> _What this task involves_: Produce as output only the lines below starting at the line with "34: (477, 412, 2.29)" and continuing through the line with "46: (360, 171, 1.81)", each one exactly as written.

(Available data begins)

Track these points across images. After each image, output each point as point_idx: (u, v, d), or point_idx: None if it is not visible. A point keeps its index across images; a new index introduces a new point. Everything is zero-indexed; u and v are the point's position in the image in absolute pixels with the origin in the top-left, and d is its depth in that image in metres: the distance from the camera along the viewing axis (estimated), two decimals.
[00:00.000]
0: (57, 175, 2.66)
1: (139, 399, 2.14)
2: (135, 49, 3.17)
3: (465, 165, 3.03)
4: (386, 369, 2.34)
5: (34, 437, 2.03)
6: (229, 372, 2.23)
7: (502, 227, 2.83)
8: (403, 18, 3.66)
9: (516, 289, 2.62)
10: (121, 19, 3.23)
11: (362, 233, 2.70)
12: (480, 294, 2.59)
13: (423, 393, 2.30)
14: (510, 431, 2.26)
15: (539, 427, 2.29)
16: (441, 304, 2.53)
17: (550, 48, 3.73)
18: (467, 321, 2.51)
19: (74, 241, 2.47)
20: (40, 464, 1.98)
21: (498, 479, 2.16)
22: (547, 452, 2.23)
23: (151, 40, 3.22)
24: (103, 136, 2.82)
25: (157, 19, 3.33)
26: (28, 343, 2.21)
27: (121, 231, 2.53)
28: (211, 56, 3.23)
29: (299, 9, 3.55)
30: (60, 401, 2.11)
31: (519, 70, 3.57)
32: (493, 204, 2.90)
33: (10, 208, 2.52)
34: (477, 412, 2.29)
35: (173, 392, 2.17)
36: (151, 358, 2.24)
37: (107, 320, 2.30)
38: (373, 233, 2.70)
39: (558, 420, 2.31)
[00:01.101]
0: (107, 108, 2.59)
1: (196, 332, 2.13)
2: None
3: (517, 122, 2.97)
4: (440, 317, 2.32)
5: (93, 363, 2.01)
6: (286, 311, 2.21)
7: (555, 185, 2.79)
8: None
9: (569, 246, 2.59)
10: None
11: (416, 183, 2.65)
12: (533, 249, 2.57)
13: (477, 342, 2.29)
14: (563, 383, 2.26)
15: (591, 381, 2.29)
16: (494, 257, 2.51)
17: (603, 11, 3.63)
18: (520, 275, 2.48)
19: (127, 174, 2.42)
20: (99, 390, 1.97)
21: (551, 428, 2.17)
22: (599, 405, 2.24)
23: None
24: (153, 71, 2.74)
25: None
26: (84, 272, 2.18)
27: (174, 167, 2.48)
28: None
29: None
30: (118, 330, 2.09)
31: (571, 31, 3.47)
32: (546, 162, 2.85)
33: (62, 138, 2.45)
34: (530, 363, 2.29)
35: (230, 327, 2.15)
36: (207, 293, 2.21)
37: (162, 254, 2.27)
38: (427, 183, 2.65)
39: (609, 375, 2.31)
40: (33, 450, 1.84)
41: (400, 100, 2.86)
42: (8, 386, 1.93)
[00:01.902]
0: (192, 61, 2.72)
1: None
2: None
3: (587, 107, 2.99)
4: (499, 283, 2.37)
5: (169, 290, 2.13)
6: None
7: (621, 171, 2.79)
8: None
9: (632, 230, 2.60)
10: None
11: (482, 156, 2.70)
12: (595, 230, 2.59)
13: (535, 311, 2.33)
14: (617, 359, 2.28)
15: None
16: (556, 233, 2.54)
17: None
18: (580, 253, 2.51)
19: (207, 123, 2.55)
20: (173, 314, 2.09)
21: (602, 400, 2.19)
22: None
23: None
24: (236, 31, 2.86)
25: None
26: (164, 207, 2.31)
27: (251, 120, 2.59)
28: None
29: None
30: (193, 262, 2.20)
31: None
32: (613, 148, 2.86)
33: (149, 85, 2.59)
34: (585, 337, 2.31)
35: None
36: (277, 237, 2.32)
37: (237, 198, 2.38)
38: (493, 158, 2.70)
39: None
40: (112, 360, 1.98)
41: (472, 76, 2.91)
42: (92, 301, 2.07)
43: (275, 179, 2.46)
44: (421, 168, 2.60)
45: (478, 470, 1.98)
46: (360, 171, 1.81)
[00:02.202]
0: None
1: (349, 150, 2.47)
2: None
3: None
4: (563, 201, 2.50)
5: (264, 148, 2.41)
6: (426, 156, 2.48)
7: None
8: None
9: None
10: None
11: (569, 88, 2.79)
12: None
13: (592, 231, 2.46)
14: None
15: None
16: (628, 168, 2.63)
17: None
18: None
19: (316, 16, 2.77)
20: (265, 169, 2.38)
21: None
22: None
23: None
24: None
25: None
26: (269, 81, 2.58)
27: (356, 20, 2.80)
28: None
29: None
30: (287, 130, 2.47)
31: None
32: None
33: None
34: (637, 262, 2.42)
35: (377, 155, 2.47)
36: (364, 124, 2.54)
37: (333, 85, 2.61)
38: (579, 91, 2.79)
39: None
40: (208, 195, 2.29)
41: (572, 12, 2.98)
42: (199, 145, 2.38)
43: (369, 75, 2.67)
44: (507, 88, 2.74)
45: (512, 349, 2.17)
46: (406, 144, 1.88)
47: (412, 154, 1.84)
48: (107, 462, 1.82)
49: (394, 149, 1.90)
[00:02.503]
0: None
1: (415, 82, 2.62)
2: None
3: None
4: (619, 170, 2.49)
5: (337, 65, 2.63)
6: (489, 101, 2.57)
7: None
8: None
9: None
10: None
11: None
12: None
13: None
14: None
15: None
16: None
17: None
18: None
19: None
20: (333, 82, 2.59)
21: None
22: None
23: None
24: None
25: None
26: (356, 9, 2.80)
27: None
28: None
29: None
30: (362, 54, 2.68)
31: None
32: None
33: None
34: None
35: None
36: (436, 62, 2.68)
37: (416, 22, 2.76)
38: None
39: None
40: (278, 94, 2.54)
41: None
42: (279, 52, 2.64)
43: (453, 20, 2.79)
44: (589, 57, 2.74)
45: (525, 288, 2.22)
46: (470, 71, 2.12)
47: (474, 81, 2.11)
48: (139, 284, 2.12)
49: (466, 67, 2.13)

(Available data ends)

> _Reply to the exercise_:
34: (477, 412, 2.29)
35: (173, 392, 2.17)
36: (151, 358, 2.24)
37: (107, 320, 2.30)
38: (373, 233, 2.70)
39: (558, 420, 2.31)
[00:01.101]
0: (107, 108, 2.59)
1: (196, 332, 2.13)
2: None
3: (517, 122, 2.97)
4: (440, 317, 2.32)
5: (93, 363, 2.01)
6: (286, 311, 2.21)
7: (555, 185, 2.79)
8: None
9: (569, 246, 2.59)
10: None
11: (416, 183, 2.65)
12: (533, 249, 2.57)
13: (477, 342, 2.29)
14: (563, 383, 2.26)
15: (591, 381, 2.29)
16: (494, 257, 2.51)
17: (603, 11, 3.63)
18: (520, 275, 2.48)
19: (127, 174, 2.42)
20: (99, 390, 1.97)
21: (551, 428, 2.17)
22: (599, 405, 2.24)
23: None
24: (153, 71, 2.74)
25: None
26: (84, 272, 2.18)
27: (174, 167, 2.48)
28: None
29: None
30: (118, 330, 2.09)
31: (571, 31, 3.47)
32: (546, 162, 2.85)
33: (62, 138, 2.45)
34: (530, 363, 2.29)
35: (230, 327, 2.15)
36: (207, 293, 2.21)
37: (162, 254, 2.27)
38: (427, 183, 2.65)
39: (609, 375, 2.31)
40: (33, 450, 1.84)
41: (400, 100, 2.86)
42: (8, 386, 1.93)
[00:01.902]
0: (192, 61, 2.72)
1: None
2: None
3: (587, 107, 2.99)
4: (499, 283, 2.37)
5: (169, 290, 2.13)
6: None
7: (621, 171, 2.79)
8: None
9: (632, 230, 2.60)
10: None
11: (482, 156, 2.70)
12: (595, 230, 2.59)
13: (535, 311, 2.33)
14: (617, 359, 2.28)
15: None
16: (556, 233, 2.54)
17: None
18: (580, 253, 2.51)
19: (207, 123, 2.55)
20: (173, 314, 2.09)
21: (602, 400, 2.19)
22: None
23: None
24: (236, 31, 2.86)
25: None
26: (164, 207, 2.31)
27: (251, 120, 2.59)
28: None
29: None
30: (193, 262, 2.20)
31: None
32: (613, 148, 2.86)
33: (149, 85, 2.59)
34: (585, 337, 2.31)
35: None
36: (277, 237, 2.32)
37: (237, 198, 2.38)
38: (493, 158, 2.70)
39: None
40: (112, 360, 1.98)
41: (472, 76, 2.91)
42: (92, 301, 2.07)
43: (275, 179, 2.46)
44: (421, 168, 2.60)
45: (478, 470, 1.98)
46: (360, 171, 1.81)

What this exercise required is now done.